Lahore: For a number of years, Pakistan’s cash-strapped economy has been in free fall, putting enormous pressure on the poor through unchecked inflation and making it nearly impossible for many people to make ends meet. According to Pakistan Business Forum (PBF), their problems got a lot worse after the devastating floods that occurred last year. These floods killed more than 1,700 people and caused a lot of economic damage.
Ahmad Jawad, vice president of the PBF, stated that the system is now becoming unbalanced and that Pakistan’s economy is in a tailspin, going from a crisis to a catastrophe.
Rather than fixing economy Pak lawmakers entangled in a back-and-forth whose going to be govern the country.
In a similar vein, Ahmad Jawad drew attention to the fact that exports are decreasing and that national economic policymaking lacks direction at a time when the nation must take drastic measures to encourage economic growth and alleviate the suffering of ordinary people as well as businesspeople.
There is no consultative process between the business community and the government, and the team of economic managers lacks direction.
He added, “Until the International Monetary Fund (IMF) deal is revived, there is an unprecedented long wait.”

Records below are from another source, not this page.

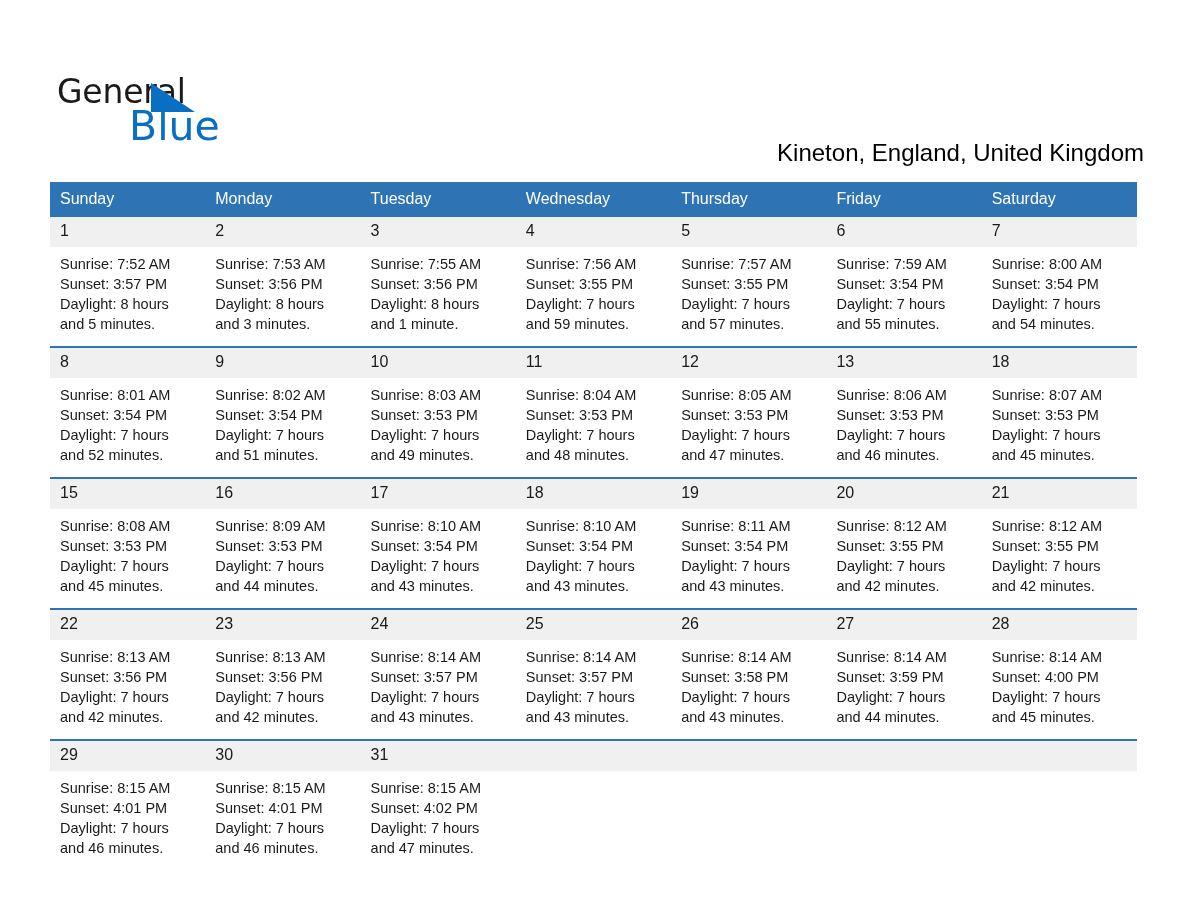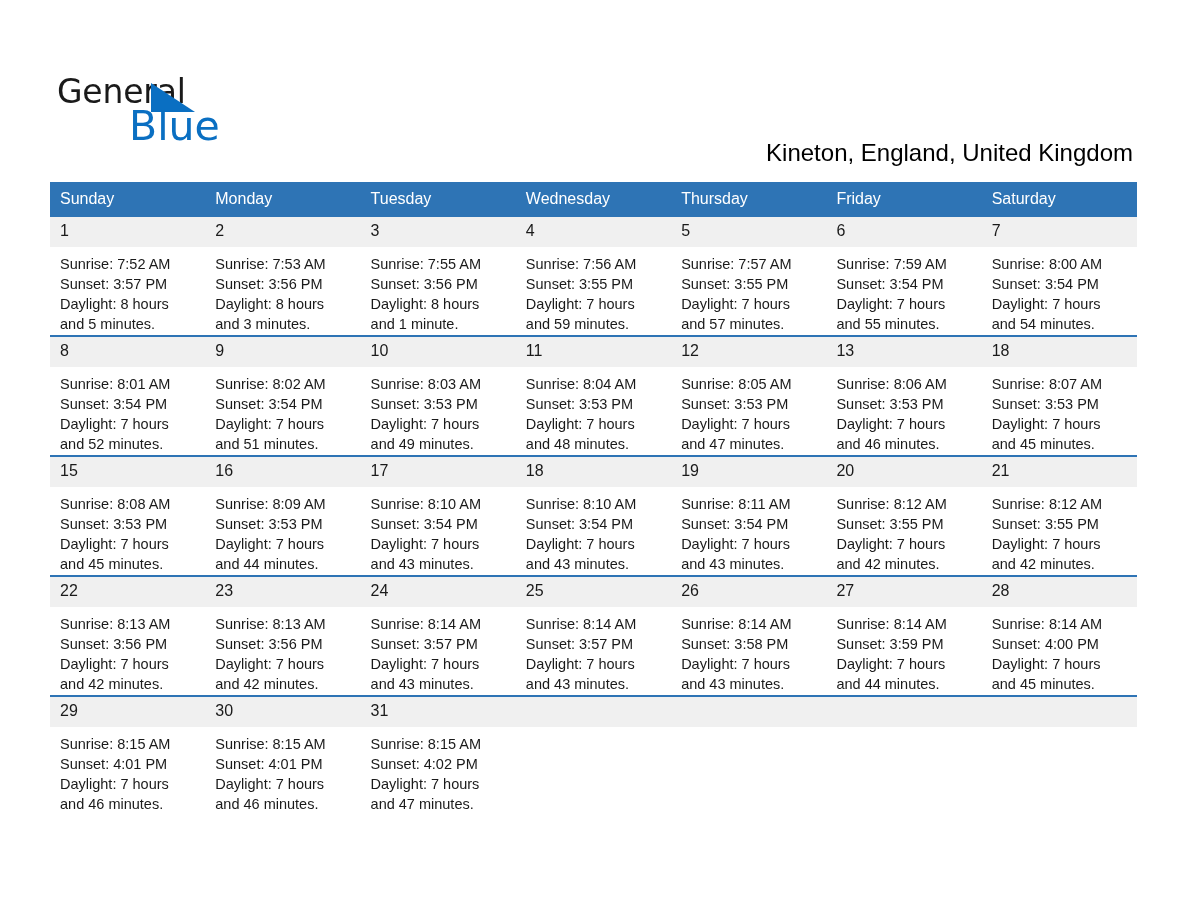--- a/index.html
+++ b/index.html
@@ -76,7 +76,7 @@
   }
   .subtitle {
     position: absolute;
-    right: 55px;
+    right: 44px;
     top: 114px;
     font-size: 24px;
     font-weight: 400;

Jawad reiterated the PBF’s position and emphasized that Pakistan’s trade with regional countries has never taken off, and it now appears to be in the opposite direction, in comparison to the majority of the world’s major economies, which account for more than 70% of regional trade.
Jawad made the following observation: “Despite a dire need, the government has not been able to effectively compress imports and is playing hide and seek with the IMF.” “Whereas 75% of our imports are inelastic and cannot be substituted, last year’s import numbers give a picture of how limited our ability to curb imports is without denting the economy,” he stated.
Oil and mineral fuels accounted for $17.1 billion, or 28.4% of all imports, according to data.
In addition, imports of electrical machinery and equipment totaled $4.3 billion, or 7.2%, and imports of machinery and computers totaled $6.3 billion, or 10.4%.
Other imports included $3.7 billion, or 6.1%, of iron and steel, $2.8 billion, or 4.6%, of organic chemicals, $2.6 billion, or 4.3%, of vehicles, $2.5 billion, or 4.1%, of plastics and plastic articles, and $2.1 billion, or 3.5%, of animal and vegetable fats, oils, and waxes.
He stated, “Our exports are also inelastic.” Indeed, even a depreciation of Rs100 in a short term did not result in any growth in exports.
The PBF lamented that “we do not have a quality exportable surplus” and emphasized that growth in exports is next to impossible given the lack of value addition, high capital costs, prohibitive business costs, and low productivity and efficiency.
This has been made worse by restrictions on imported raw materials like cotton, which has become scarce since the 2022 floods.
Similarly PBF also requested that the political tensions must be reduced, stability must be promoted, and a more peaceful setting for negotiations and conflict resolution must be created.
We really want a time of quiet and steadiness to consider financial recuperation and to resolve hidden policy centered issues; Jawad added.